WHAT THIS TASK INVOLVES. Below are some entries. Repeat exactly the lines from the one with "выползет, страшно" through the one with "могу, помоги мне и", and only those.

Records from a dataset.
'''

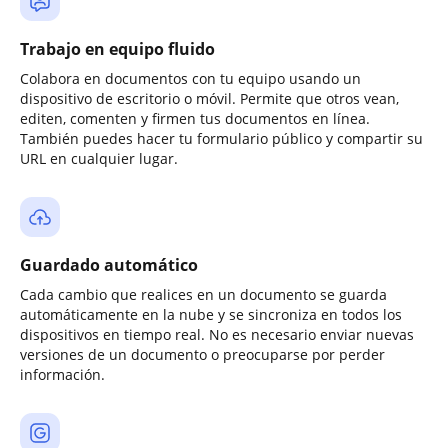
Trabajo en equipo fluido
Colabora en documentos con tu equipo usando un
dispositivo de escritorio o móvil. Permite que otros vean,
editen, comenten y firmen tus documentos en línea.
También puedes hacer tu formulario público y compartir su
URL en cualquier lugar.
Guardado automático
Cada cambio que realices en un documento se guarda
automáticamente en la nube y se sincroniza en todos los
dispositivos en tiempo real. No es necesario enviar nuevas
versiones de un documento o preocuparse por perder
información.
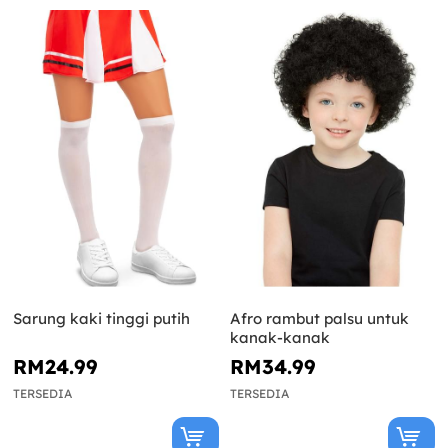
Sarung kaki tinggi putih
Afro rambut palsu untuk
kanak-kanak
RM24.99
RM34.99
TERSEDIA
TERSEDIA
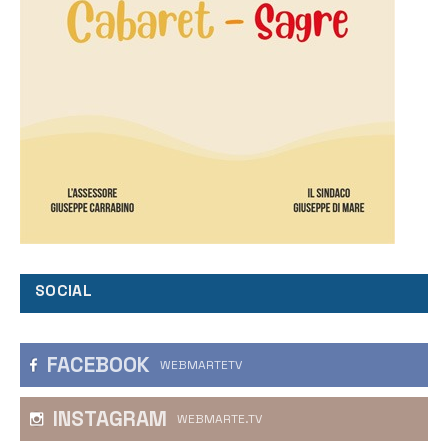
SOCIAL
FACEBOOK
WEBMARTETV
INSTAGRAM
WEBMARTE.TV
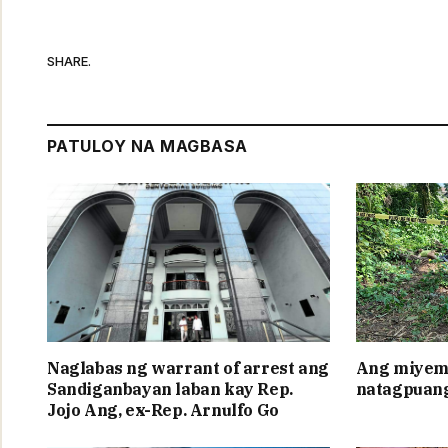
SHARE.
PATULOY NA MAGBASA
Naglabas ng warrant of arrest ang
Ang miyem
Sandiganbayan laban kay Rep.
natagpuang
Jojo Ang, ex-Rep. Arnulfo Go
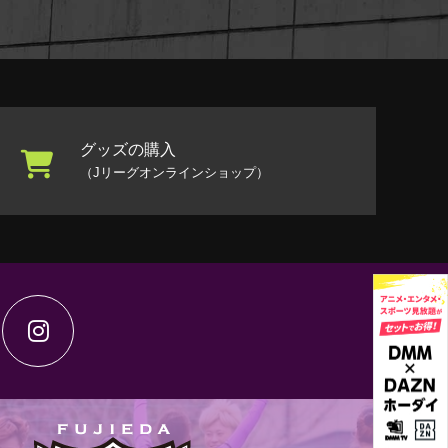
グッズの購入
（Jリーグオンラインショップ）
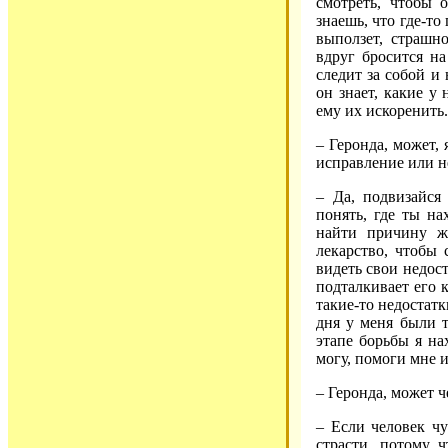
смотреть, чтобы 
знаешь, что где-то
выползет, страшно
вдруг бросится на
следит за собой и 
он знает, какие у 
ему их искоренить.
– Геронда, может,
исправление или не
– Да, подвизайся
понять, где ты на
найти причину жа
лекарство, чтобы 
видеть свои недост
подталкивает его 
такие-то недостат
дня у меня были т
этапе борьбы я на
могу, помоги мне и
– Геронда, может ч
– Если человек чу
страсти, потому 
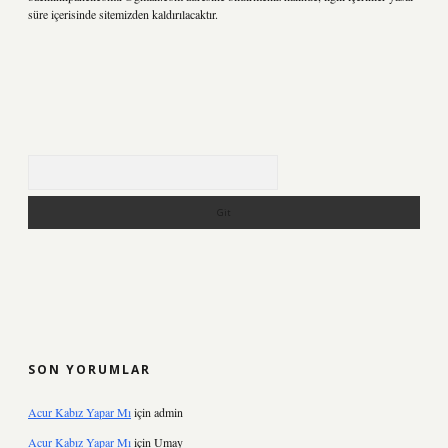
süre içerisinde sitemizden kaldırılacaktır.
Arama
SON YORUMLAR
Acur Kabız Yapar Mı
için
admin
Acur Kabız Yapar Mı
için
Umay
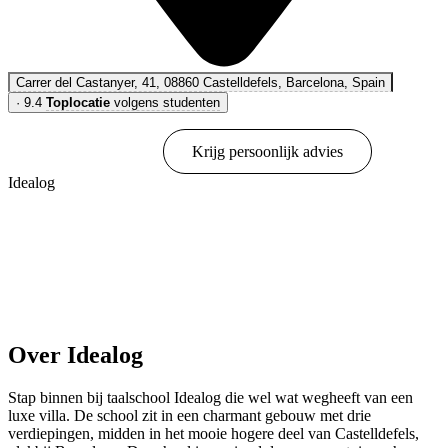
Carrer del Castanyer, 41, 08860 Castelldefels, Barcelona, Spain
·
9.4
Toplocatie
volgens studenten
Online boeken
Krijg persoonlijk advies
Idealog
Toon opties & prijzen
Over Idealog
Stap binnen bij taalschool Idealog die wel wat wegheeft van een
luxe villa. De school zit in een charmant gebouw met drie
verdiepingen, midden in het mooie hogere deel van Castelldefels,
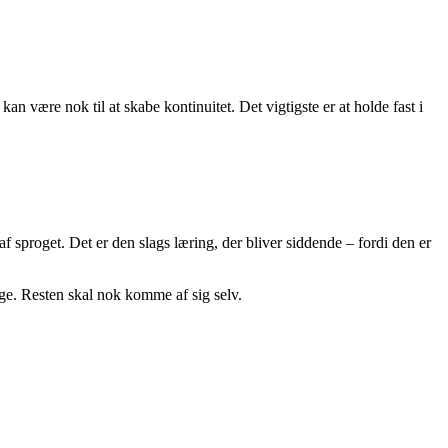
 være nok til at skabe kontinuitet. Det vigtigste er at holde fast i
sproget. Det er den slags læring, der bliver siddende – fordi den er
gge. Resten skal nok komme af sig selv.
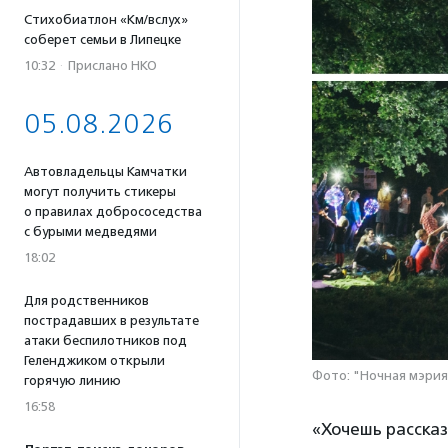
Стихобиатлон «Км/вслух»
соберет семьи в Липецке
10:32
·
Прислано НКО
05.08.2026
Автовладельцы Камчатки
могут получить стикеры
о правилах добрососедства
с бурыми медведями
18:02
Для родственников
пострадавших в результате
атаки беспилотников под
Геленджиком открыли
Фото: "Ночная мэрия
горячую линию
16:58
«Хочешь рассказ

'''

YOUR SOLUTION.
выползет, страшно
вдруг бросится на
следит за собой и 
он знает, какие у 
ему их искоренить.
– Геронда, может,
исправление или не
– Да, подвизайся
понять, где ты на
найти причину жа
лекарство, чтобы 
видеть свои недост
подталкивает его 
такие-то недостат
дня у меня были т
этапе борьбы я на
могу, помоги мне и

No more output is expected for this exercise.